• **Given request**
Copy every row below without changing any character.

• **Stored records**

[BEGIN]

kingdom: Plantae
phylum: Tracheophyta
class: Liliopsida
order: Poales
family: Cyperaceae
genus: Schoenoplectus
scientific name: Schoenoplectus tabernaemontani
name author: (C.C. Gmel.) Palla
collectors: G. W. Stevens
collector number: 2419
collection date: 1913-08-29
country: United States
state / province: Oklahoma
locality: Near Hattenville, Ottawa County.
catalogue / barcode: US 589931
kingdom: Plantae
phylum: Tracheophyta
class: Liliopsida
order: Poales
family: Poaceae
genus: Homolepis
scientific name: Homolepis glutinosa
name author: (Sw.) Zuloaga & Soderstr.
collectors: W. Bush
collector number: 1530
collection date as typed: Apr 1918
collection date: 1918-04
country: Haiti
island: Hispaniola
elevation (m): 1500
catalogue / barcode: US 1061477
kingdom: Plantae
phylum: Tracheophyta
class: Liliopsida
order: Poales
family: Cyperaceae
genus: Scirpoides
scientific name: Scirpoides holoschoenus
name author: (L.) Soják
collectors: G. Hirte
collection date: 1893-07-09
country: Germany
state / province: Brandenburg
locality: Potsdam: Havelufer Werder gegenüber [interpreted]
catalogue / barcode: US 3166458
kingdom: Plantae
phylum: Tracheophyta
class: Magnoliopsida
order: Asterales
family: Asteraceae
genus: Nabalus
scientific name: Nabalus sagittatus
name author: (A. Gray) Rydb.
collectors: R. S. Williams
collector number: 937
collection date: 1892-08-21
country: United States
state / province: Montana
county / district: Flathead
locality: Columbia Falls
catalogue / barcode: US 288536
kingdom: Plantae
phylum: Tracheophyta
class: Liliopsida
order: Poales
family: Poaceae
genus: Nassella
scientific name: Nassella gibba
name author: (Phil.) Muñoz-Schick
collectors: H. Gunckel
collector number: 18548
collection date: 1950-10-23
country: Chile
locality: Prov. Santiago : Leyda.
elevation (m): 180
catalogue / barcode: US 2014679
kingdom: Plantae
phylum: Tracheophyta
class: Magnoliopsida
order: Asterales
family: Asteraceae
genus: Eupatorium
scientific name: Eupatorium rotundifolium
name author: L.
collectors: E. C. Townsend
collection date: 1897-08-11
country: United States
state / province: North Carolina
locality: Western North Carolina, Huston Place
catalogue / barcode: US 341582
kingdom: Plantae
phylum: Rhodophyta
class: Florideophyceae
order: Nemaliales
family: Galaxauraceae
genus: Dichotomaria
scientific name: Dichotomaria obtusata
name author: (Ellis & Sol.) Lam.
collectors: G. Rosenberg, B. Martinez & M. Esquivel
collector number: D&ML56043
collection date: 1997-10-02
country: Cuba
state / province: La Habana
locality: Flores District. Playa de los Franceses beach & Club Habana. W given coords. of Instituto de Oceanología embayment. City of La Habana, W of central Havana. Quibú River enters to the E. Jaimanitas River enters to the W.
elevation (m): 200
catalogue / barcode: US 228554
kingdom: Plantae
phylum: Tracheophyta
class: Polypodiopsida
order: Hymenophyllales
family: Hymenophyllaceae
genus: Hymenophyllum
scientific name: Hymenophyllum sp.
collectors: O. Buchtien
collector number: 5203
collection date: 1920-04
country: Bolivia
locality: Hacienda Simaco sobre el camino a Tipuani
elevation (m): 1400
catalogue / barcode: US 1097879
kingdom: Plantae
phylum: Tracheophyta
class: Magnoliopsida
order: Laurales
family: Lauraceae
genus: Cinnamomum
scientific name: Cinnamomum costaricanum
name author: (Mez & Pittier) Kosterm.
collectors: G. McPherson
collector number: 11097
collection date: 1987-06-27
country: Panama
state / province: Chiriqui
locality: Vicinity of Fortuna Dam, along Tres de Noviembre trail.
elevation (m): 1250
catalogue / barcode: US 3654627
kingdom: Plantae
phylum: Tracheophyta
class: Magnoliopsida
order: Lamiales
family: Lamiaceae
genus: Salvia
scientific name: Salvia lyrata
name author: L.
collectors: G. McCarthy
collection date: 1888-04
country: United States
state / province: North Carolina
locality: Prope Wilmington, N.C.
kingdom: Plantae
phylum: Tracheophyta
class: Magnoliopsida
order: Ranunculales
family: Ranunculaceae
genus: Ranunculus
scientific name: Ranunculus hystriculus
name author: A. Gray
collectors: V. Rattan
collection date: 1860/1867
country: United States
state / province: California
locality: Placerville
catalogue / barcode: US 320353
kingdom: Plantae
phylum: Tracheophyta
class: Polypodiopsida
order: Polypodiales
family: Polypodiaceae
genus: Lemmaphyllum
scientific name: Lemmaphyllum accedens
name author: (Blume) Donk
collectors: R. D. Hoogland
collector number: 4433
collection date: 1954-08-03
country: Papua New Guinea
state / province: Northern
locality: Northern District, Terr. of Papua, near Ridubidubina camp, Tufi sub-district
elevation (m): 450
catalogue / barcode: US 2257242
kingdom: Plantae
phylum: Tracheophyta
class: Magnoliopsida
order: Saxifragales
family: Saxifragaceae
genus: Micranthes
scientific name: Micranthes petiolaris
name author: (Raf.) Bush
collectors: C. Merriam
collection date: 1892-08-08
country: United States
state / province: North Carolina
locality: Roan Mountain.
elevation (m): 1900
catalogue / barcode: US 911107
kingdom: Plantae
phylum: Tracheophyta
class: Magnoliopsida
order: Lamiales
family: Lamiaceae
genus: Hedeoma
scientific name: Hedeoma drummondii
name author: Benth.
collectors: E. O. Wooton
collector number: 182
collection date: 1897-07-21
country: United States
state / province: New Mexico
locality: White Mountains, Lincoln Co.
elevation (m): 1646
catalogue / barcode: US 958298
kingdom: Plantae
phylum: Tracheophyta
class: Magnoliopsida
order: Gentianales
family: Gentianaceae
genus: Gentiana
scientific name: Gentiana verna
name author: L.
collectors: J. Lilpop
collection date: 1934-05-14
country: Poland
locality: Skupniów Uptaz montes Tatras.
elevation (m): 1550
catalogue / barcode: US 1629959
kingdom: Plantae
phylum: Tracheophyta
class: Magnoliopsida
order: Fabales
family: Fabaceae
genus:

[END]

• **Correct result**
kingdom: Plantae
phylum: Tracheophyta
class: Liliopsida
order: Poales
family: Cyperaceae
genus: Schoenoplectus
scientific name: Schoenoplectus tabernaemontani
name author: (C.C. Gmel.) Palla
collectors: G. W. Stevens
collector number: 2419
collection date: 1913-08-29
country: United States
state / province: Oklahoma
locality: Near Hattenville, Ottawa County.
catalogue / barcode: US 589931
kingdom: Plantae
phylum: Tracheophyta
class: Liliopsida
order: Poales
family: Poaceae
genus: Homolepis
scientific name: Homolepis glutinosa
name author: (Sw.) Zuloaga & Soderstr.
collectors: W. Bush
collector number: 1530
collection date as typed: Apr 1918
collection date: 1918-04
country: Haiti
island: Hispaniola
elevation (m): 1500
catalogue / barcode: US 1061477
kingdom: Plantae
phylum: Tracheophyta
class: Liliopsida
order: Poales
family: Cyperaceae
genus: Scirpoides
scientific name: Scirpoides holoschoenus
name author: (L.) Soják
collectors: G. Hirte
collection date: 1893-07-09
country: Germany
state / province: Brandenburg
locality: Potsdam: Havelufer Werder gegenüber [interpreted]
catalogue / barcode: US 3166458
kingdom: Plantae
phylum: Tracheophyta
class: Magnoliopsida
order: Asterales
family: Asteraceae
genus: Nabalus
scientific name: Nabalus sagittatus
name author: (A. Gray) Rydb.
collectors: R. S. Williams
collector number: 937
collection date: 1892-08-21
country: United States
state / province: Montana
county / district: Flathead
locality: Columbia Falls
catalogue / barcode: US 288536
kingdom: Plantae
phylum: Tracheophyta
class: Liliopsida
order: Poales
family: Poaceae
genus: Nassella
scientific name: Nassella gibba
name author: (Phil.) Muñoz-Schick
collectors: H. Gunckel
collector number: 18548
collection date: 1950-10-23
country: Chile
locality: Prov. Santiago : Leyda.
elevation (m): 180
catalogue / barcode: US 2014679
kingdom: Plantae
phylum: Tracheophyta
class: Magnoliopsida
order: Asterales
family: Asteraceae
genus: Eupatorium
scientific name: Eupatorium rotundifolium
name author: L.
collectors: E. C. Townsend
collection date: 1897-08-11
country: United States
state / province: North Carolina
locality: Western North Carolina, Huston Place
catalogue / barcode: US 341582
kingdom: Plantae
phylum: Rhodophyta
class: Florideophyceae
order: Nemaliales
family: Galaxauraceae
genus: Dichotomaria
scientific name: Dichotomaria obtusata
name author: (Ellis & Sol.) Lam.
collectors: G. Rosenberg, B. Martinez & M. Esquivel
collector number: D&ML56043
collection date: 1997-10-02
country: Cuba
state / province: La Habana
locality: Flores District. Playa de los Franceses beach & Club Habana. W given coords. of Instituto de Oceanología embayment. City of La Habana, W of central Havana. Quibú River enters to the E. Jaimanitas River enters to the W.
elevation (m): 200
catalogue / barcode: US 228554
kingdom: Plantae
phylum: Tracheophyta
class: Polypodiopsida
order: Hymenophyllales
family: Hymenophyllaceae
genus: Hymenophyllum
scientific name: Hymenophyllum sp.
collectors: O. Buchtien
collector number: 5203
collection date: 1920-04
country: Bolivia
locality: Hacienda Simaco sobre el camino a Tipuani
elevation (m): 1400
catalogue / barcode: US 1097879
kingdom: Plantae
phylum: Tracheophyta
class: Magnoliopsida
order: Laurales
family: Lauraceae
genus: Cinnamomum
scientific name: Cinnamomum costaricanum
name author: (Mez & Pittier) Kosterm.
collectors: G. McPherson
collector number: 11097
collection date: 1987-06-27
country: Panama
state / province: Chiriqui
locality: Vicinity of Fortuna Dam, along Tres de Noviembre trail.
elevation (m): 1250
catalogue / barcode: US 3654627
kingdom: Plantae
phylum: Tracheophyta
class: Magnoliopsida
order: Lamiales
family: Lamiaceae
genus: Salvia
scientific name: Salvia lyrata
name author: L.
collectors: G. McCarthy
collection date: 1888-04
country: United States
state / province: North Carolina
locality: Prope Wilmington, N.C.
kingdom: Plantae
phylum: Tracheophyta
class: Magnoliopsida
order: Ranunculales
family: Ranunculaceae
genus: Ranunculus
scientific name: Ranunculus hystriculus
name author: A. Gray
collectors: V. Rattan
collection date: 1860/1867
country: United States
state / province: California
locality: Placerville
catalogue / barcode: US 320353
kingdom: Plantae
phylum: Tracheophyta
class: Polypodiopsida
order: Polypodiales
family: Polypodiaceae
genus: Lemmaphyllum
scientific name: Lemmaphyllum accedens
name author: (Blume) Donk
collectors: R. D. Hoogland
collector number: 4433
collection date: 1954-08-03
country: Papua New Guinea
state / province: Northern
locality: Northern District, Terr. of Papua, near Ridubidubina camp, Tufi sub-district
elevation (m): 450
catalogue / barcode: US 2257242
kingdom: Plantae
phylum: Tracheophyta
class: Magnoliopsida
order: Saxifragales
family: Saxifragaceae
genus: Micranthes
scientific name: Micranthes petiolaris
name author: (Raf.) Bush
collectors: C. Merriam
collection date: 1892-08-08
country: United States
state / province: North Carolina
locality: Roan Mountain.
elevation (m): 1900
catalogue / barcode: US 911107
kingdom: Plantae
phylum: Tracheophyta
class: Magnoliopsida
order: Lamiales
family: Lamiaceae
genus: Hedeoma
scientific name: Hedeoma drummondii
name author: Benth.
collectors: E. O. Wooton
collector number: 182
collection date: 1897-07-21
country: United States
state / province: New Mexico
locality: White Mountains, Lincoln Co.
elevation (m): 1646
catalogue / barcode: US 958298
kingdom: Plantae
phylum: Tracheophyta
class: Magnoliopsida
order: Gentianales
family: Gentianaceae
genus: Gentiana
scientific name: Gentiana verna
name author: L.
collectors: J. Lilpop
collection date: 1934-05-14
country: Poland
locality: Skupniów Uptaz montes Tatras.
elevation (m): 1550
catalogue / barcode: US 1629959
kingdom: Plantae
phylum: Tracheophyta
class: Magnoliopsida
order: Fabales
family: Fabaceae
genus:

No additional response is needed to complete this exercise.